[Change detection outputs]
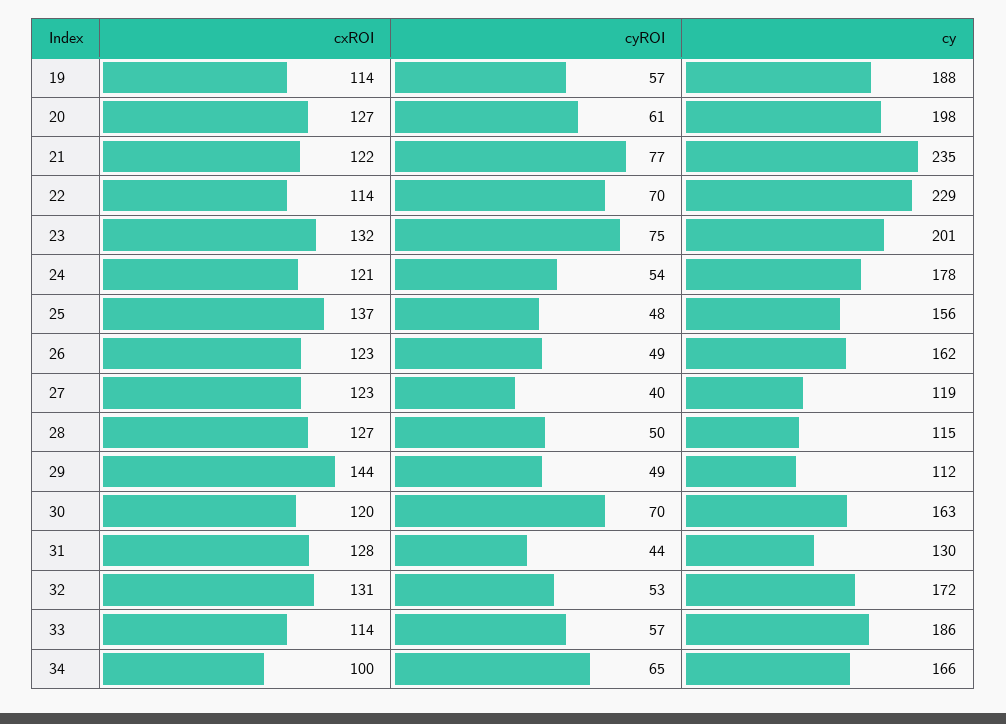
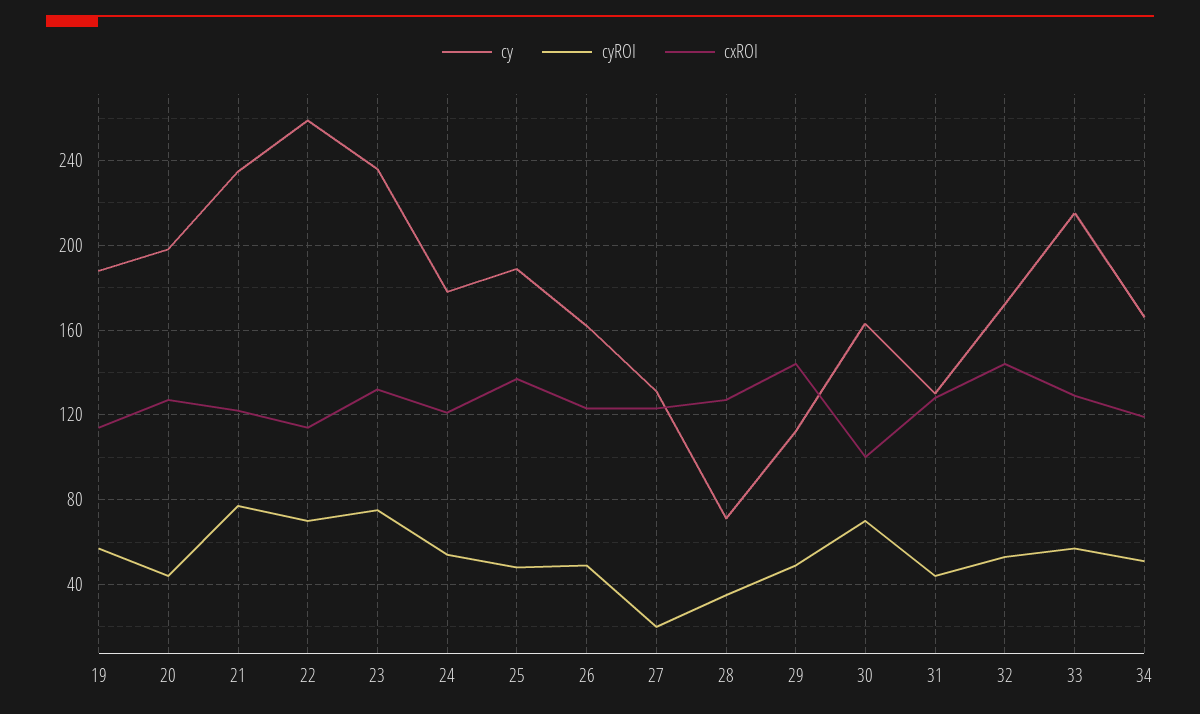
  {
    "cxROI": {
      "19": 114,
      "20": 127,
      "21": 122,
      "22": 114,
      "23": 132,
      "24": 121,
      "25": 137,
      "26": 123,
      "27": 123,
      "28": 127,
      "29": 144,
-     "30": 120,
+     "30": 100,
      "31": 128,
-     "32": 131,
+     "32": 145,
-     "33": 114,
+     "33": 130,
-     "34": 100
+     "34": 120
    },
    "cyROI": {
      "19": 57,
-     "20": 61,
+     "20": 45,
      "21": 77,
      "22": 70,
      "23": 75,
      "24": 54,
      "25": 48,
      "26": 49,
-     "27": 40,
+     "27": 20,
-     "28": 50,
+     "28": 35,
      "29": 49,
      "30": 70,
      "31": 44,
      "32": 53,
      "33": 57,
-     "34": 65
+     "34": 50
    },
    "cy": {
      "19": 188,
      "20": 198,
      "21": 235,
-     "22": 229,
+     "22": 260,
-     "23": 201,
+     "23": 235,
      "24": 178,
-     "25": 156,
+     "25": 190,
      "26": 162,
-     "27": 119,
+     "27": 130,
-     "28": 115,
+     "28": 70,
      "29": 112,
      "30": 163,
      "31": 130,
      "32": 172,
-     "33": 186,
+     "33": 215,
      "34": 166
    }
  }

* [PROBLEM REQUIREMENTS]: When you copy the entries above, keep every word exactly and omit the images.

* [SOLUTION TO THIS TASK]:
  {
    "cxROI": {
      "19": 114,
      "20": 127,
      "21": 122,
      "22": 114,
      "23": 132,
      "24": 121,
      "25": 137,
      "26": 123,
      "27": 123,
      "28": 127,
      "29": 144,
-     "30": 120,
+     "30": 100,
      "31": 128,
-     "32": 131,
+     "32": 145,
-     "33": 114,
+     "33": 130,
-     "34": 100
+     "34": 120
    },
    "cyROI": {
      "19": 57,
-     "20": 61,
+     "20": 45,
      "21": 77,
      "22": 70,
      "23": 75,
      "24": 54,
      "25": 48,
      "26": 49,
-     "27": 40,
+     "27": 20,
-     "28": 50,
+     "28": 35,
      "29": 49,
      "30": 70,
      "31": 44,
      "32": 53,
      "33": 57,
-     "34": 65
+     "34": 50
    },
    "cy": {
      "19": 188,
      "20": 198,
      "21": 235,
-     "22": 229,
+     "22": 260,
-     "23": 201,
+     "23": 235,
      "24": 178,
-     "25": 156,
+     "25": 190,
      "26": 162,
-     "27": 119,
+     "27": 130,
-     "28": 115,
+     "28": 70,
      "29": 112,
      "30": 163,
      "31": 130,
      "32": 172,
-     "33": 186,
+     "33": 215,
      "34": 166
    }
  }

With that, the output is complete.